Overwhelmed & Dying is a sort of follow-on from Judith Lucy Spiritual Journey and Judith Lucy All Woman and is a witty take on dating, wellness, ageing and dealing with trauma. It starts with Lucy’s account of a recent break-up with a guy who seemed perfect in every way until it turned out he’d been gaslighting her for some time. Oh, and her brother died – the last member of her adopted family, long a topic of her stand-up shows, to pass on. And her menopause started. And she’s concerned about the state of the world.

So, understandably, Lucy started to feel a bit depressed about things. But unlike previously, when she’d coped with her problems by partying hard – drink, drugs, sex, that kind of thing – this time she was older and wiser and had learned to cope in better ways: through exercise, mental self-care and spending time with true friends and decent people.

Overwhelmed & Dying explores wellbeing and related themes in Judith Lucy’s usual sardonic style. And two episodes in we’ve heard from old friend and colleague Denise Scott, an Uber driver who’s helping to build a school in Sudan and Paralympic athlete Shae Graham, who’s been unable to walk since being in a car accident at the age of 18 but now plays wheelchair rugby at elite level.

Lucy also explores various ways to look after herself; some of these verge on the ridiculous – such as a sort of colonic irrigation with ghee – but others, like taking a dip in freezing cold seawater with some elderly women, seem a far better idea (sort of). They also give Lucy some perspective: what does it matter if you’re getting wrinkles when you have so many other things going well in your life?

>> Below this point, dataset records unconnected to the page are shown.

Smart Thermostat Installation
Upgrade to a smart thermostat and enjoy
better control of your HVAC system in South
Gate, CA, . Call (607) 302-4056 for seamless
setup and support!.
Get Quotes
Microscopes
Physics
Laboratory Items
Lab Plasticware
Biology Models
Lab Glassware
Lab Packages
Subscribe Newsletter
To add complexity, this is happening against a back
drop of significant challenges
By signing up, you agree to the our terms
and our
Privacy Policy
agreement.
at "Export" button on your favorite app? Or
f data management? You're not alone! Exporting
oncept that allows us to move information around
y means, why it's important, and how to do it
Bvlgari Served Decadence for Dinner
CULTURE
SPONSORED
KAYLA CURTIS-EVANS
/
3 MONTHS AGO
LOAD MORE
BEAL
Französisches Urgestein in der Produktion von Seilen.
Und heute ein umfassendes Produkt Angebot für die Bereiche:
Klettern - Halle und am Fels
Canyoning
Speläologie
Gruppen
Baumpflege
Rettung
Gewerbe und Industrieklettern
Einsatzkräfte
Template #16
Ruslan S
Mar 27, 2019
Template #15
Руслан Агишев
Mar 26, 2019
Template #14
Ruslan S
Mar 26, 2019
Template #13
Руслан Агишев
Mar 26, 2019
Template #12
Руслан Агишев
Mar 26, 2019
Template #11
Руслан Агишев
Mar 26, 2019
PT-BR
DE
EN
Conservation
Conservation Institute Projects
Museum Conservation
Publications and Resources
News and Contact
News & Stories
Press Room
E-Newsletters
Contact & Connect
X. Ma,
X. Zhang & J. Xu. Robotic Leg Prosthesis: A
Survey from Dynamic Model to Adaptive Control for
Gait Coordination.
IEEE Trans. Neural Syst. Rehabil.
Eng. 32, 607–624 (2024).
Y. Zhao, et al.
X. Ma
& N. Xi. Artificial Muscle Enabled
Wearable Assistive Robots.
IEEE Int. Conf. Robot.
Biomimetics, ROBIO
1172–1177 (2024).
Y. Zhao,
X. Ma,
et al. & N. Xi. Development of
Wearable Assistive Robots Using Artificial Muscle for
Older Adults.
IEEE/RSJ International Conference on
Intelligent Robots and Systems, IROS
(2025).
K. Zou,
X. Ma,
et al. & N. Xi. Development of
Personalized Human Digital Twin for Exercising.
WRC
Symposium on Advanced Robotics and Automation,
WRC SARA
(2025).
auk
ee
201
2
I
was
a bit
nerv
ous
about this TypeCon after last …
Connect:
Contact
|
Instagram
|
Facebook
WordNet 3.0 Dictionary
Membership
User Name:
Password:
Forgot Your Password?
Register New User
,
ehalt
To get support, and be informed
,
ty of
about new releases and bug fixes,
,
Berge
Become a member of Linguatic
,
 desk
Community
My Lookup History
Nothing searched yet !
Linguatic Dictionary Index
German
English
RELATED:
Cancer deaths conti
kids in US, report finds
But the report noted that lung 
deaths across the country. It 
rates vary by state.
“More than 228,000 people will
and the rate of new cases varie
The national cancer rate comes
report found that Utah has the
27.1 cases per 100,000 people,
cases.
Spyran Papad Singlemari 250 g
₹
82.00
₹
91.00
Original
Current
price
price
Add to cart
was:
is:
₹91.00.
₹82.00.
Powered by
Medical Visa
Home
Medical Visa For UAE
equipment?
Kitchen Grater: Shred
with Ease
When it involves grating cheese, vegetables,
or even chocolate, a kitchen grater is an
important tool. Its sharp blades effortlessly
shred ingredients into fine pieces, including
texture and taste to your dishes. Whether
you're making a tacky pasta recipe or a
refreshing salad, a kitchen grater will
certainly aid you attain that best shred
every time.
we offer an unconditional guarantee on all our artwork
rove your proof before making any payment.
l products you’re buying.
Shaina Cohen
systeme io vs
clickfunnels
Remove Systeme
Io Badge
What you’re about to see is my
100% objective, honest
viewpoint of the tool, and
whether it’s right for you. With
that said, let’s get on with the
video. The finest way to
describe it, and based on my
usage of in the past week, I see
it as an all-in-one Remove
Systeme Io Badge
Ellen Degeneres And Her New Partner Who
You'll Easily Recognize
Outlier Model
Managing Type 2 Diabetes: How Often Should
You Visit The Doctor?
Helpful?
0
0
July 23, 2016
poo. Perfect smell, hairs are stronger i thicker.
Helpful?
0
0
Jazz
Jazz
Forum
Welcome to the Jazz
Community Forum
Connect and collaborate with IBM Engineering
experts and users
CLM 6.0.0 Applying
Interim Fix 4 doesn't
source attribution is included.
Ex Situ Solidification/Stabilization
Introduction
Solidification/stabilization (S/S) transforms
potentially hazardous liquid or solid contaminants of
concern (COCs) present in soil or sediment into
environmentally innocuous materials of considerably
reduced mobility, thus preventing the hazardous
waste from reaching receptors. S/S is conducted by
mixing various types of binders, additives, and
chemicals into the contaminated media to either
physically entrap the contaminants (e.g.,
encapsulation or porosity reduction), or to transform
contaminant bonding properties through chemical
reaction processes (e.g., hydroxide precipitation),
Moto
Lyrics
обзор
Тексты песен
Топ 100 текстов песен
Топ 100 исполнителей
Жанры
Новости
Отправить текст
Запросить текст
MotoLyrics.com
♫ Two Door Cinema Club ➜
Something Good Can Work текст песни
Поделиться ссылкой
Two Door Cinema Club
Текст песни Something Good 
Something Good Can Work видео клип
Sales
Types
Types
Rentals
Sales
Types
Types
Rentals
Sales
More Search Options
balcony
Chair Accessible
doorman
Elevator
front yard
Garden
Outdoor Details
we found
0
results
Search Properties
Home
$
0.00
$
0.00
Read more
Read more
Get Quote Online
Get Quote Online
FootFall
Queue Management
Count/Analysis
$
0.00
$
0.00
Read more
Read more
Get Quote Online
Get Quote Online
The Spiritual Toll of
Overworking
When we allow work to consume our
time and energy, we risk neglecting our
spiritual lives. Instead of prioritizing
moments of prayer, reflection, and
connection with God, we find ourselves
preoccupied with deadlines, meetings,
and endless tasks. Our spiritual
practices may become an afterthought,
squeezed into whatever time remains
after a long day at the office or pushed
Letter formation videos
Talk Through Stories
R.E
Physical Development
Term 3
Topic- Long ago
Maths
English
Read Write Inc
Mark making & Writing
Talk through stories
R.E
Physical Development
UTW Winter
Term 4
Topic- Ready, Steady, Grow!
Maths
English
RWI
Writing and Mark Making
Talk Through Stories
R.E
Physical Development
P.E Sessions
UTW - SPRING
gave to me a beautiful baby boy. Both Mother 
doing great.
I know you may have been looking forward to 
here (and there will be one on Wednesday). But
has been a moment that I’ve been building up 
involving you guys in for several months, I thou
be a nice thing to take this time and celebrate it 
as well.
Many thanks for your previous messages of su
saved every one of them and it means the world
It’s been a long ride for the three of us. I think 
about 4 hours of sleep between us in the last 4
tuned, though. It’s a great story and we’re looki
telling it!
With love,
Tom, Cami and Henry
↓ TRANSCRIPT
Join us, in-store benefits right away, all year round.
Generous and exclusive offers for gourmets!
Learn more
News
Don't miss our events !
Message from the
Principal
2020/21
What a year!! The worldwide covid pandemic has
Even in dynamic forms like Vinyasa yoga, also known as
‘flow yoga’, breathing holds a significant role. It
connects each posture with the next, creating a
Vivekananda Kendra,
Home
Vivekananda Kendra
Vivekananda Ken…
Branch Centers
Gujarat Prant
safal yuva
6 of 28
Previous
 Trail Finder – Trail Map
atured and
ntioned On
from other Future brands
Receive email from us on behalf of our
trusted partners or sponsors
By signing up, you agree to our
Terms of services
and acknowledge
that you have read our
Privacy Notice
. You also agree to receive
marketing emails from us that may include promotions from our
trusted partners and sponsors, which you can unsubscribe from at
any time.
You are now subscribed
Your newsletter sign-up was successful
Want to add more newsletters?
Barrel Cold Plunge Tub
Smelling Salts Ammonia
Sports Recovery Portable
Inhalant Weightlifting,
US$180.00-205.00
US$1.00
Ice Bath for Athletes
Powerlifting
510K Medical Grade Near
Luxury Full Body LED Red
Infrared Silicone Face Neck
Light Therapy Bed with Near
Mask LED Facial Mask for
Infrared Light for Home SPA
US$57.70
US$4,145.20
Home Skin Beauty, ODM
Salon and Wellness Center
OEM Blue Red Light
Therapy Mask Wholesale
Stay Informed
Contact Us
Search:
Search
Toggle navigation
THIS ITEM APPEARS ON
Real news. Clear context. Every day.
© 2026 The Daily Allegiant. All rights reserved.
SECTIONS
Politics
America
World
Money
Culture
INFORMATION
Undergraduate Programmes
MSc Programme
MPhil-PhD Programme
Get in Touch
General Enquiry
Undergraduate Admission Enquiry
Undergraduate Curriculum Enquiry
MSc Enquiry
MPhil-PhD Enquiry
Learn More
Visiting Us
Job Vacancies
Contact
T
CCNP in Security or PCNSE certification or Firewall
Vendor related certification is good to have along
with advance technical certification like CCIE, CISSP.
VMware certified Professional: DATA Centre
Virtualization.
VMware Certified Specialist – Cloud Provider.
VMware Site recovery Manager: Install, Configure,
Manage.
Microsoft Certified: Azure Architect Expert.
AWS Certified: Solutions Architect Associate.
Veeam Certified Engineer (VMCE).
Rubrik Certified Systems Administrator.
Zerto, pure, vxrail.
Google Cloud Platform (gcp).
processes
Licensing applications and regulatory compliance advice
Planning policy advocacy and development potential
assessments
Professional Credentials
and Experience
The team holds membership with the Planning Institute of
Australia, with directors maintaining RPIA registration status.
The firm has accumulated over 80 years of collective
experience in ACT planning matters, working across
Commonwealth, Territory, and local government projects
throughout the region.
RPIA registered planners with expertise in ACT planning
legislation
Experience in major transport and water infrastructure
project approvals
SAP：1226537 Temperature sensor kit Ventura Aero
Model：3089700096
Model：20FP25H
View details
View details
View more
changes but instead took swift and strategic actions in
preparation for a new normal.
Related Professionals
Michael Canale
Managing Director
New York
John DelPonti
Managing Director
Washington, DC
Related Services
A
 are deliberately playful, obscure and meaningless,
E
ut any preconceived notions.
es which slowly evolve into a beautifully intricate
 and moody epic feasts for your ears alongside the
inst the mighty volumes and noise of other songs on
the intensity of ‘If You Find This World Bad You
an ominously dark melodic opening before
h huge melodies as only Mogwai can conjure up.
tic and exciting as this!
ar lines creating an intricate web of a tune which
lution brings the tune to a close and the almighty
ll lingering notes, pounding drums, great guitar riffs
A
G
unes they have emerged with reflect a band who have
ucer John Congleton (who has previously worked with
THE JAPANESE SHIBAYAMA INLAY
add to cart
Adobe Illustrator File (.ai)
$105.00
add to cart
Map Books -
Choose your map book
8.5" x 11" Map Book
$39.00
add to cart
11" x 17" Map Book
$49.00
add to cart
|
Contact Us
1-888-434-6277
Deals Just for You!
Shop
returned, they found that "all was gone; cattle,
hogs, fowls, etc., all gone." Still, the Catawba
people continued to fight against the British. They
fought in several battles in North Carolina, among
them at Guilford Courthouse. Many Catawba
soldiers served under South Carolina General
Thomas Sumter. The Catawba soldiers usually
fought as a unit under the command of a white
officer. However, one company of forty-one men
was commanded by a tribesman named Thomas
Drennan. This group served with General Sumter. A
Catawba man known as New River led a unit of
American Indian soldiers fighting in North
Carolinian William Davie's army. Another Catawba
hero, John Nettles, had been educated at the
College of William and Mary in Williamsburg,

Overwhelmed & Dying is a thoughtful, mature and funny take, from a more balanced but still hilarious Judith Lucy. In future episodes (there are six more to come), we’ll hear Judith’s take on how segregated society seems right now and how to make the most of the time you have left.

But while themes like segregation and death seem very of-the-moment right now, this is actually a program about the future – about the life we’ll lead after we’ve all come out of self-isolation and don’t have to worry about how we’ll wipe our arses. And about how we can have a better, happier future.